Have we been screwing up this financial literacy thing all along?
 
For years now, CPAs have been part of a national movement to boost the financial smarts of Americans everywhere. The problem is obvious: Study after study shows that Americans aren’t saving enough for retirement. The answer, obviously, is to give them the information they need to make smart financial decisions.
 
It makes perfect sense. And it might be completely wrong.
 
I’m reading a fascinating book called Mindwise: How We Understand What Others Think, Believe, Feel, and Want, by Nicholas Epley. In it, he explores the most effective ways to get people to change their behavior.
 
“Common sense suggests targeting people’s minds to change their actions,” Epley writes. For example: Financially challenged folks are making poor choices? Roll out a financial literacy program to make them smarter.
 
But these types of solutions are often useless, Epley argues, because they frequently misunderstand the cause of the problems.
 
Taken verbatim from Mindwise
 
“One common theory about poverty explains it in the language of mental deficiencies: The poor are simply not as smart as the rest of us, and they do stupid things with their money that keep them poor. What’s the fix? A common strategy is to roll out financial literacy classes to teach the poor to be smarter. The problem? Those classes seem to help the poor very little.
 
“The reason may be that the poor turn out to be smarter and more informed about money than these policies imply.
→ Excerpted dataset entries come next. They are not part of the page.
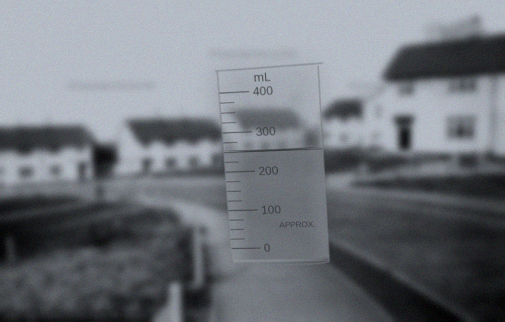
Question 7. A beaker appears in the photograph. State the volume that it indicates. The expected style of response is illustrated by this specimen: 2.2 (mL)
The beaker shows 250 (mL)
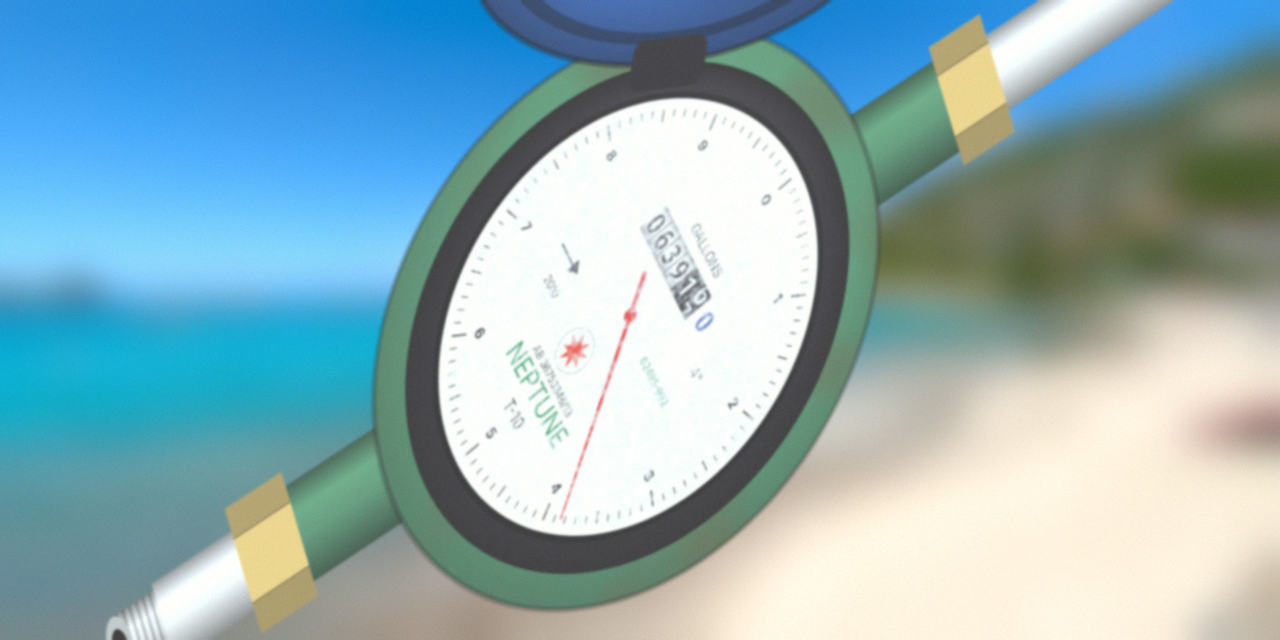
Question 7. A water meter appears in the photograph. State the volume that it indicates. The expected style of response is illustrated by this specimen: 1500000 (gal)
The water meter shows 639163.8 (gal)
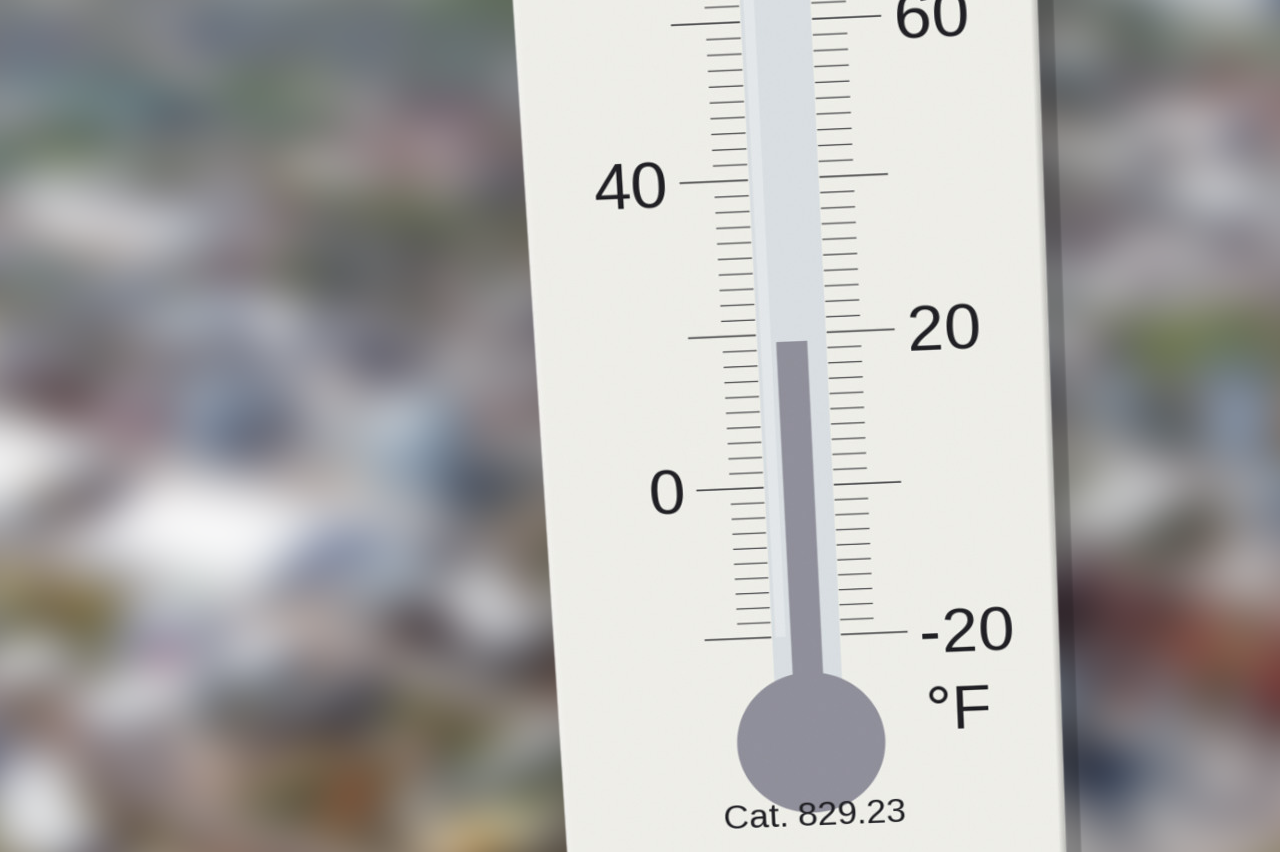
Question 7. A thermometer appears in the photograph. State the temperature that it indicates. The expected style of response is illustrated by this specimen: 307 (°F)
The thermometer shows 19 (°F)
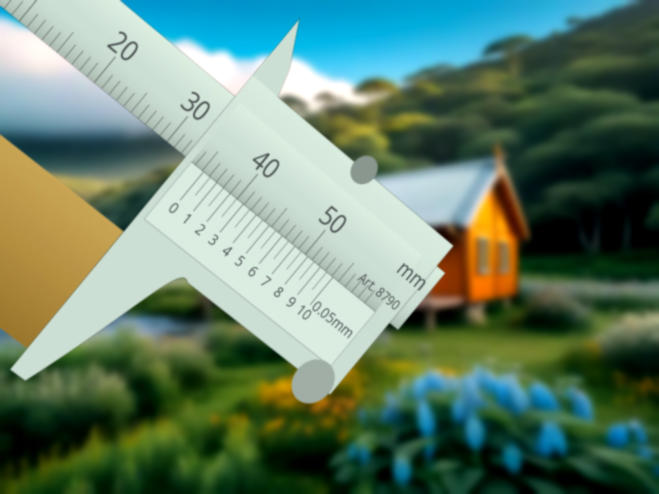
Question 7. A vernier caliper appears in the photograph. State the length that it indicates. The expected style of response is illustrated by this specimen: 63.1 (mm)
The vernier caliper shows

In one set of experiments, psychologists found that poor people make fewer mistakes on financial problems that routinely trip up the wealthy.
 
“One of the bigger problems is the lack of trust in financial institutions that is rampant in poor communities, which is compounded by the lack of access to simple banking services like savings accounts. The poor take out payday loans in part because they don’t have other banking services they can rely on. One effective way to help break the chronic debt trap is to give the poor access to banking services.
 
“Poverty will not yield to simple solutions like this alone, of course, but it’s unlikely to yield at all using assumptions that poverty is largely the product of stupidity.”
 
Maybe the problem is that word — literacy. If you’re not saving enough for retirement, does that make you financially illiterate?
 
Of course not. Maybe you simply don’t have access to the resources you need to save enough for retirement. Maybe you can’t get a savings account. Maybe you can’t afford a financial planner. Maybe you know exactly what you should be doing, but you simply can’t afford to do it.
 
Too often, our problem is our own assumptions. We assume we know what the problem is. We don’t. We’re illiterate in our own right.
 
Part of the solution is admitting that our assumptions about why people act the way they do might be wrong. That we don’t know nearly as much as we think we do. That there are always other forces at play.
 
A little financial literacy never hurt. Just remember that your audience might not be illiterate in the first place.